PROBLEM DETAILS:
Put the lines of the listing that run from the line containing "façons. A l’origine, la" through the line containing "tomates séchées. Pour" into a Markdown table with the columns No. and Text. Number each row and leave out any blank lines.

DATASET RECORDS:
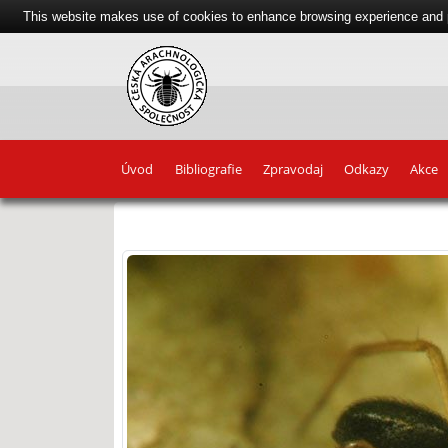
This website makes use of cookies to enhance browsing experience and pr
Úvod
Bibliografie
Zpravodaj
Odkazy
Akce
--
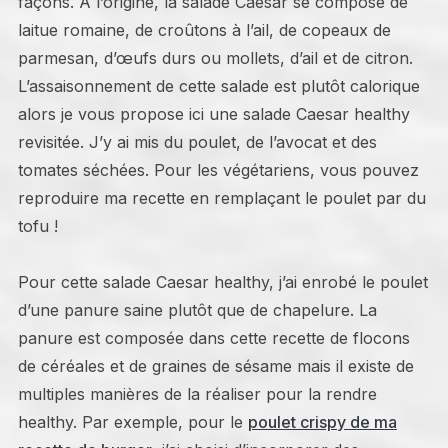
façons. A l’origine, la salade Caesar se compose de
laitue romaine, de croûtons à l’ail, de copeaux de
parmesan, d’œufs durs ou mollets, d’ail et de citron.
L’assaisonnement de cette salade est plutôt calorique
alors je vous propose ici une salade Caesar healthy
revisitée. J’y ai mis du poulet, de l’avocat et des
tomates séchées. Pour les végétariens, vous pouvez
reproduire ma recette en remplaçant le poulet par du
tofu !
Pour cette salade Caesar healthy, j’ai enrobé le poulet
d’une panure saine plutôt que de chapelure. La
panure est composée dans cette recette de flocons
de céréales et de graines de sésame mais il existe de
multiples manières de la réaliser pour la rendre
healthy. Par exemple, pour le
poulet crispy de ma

TASK RESULT:
| No. | Text |
|---|---|
| 1 | façons. A l’origine, la salade Caesar se compose de |
| 2 | laitue romaine, de croûtons à l’ail, de copeaux de |
| 3 | parmesan, d’œufs durs ou mollets, d’ail et de citron. |
| 4 | L’assaisonnement de cette salade est plutôt calorique |
| 5 | alors je vous propose ici une salade Caesar healthy |
| 6 | revisitée. J’y ai mis du poulet, de l’avocat et des |
| 7 | tomates séchées. Pour les végétariens, vous pouvez |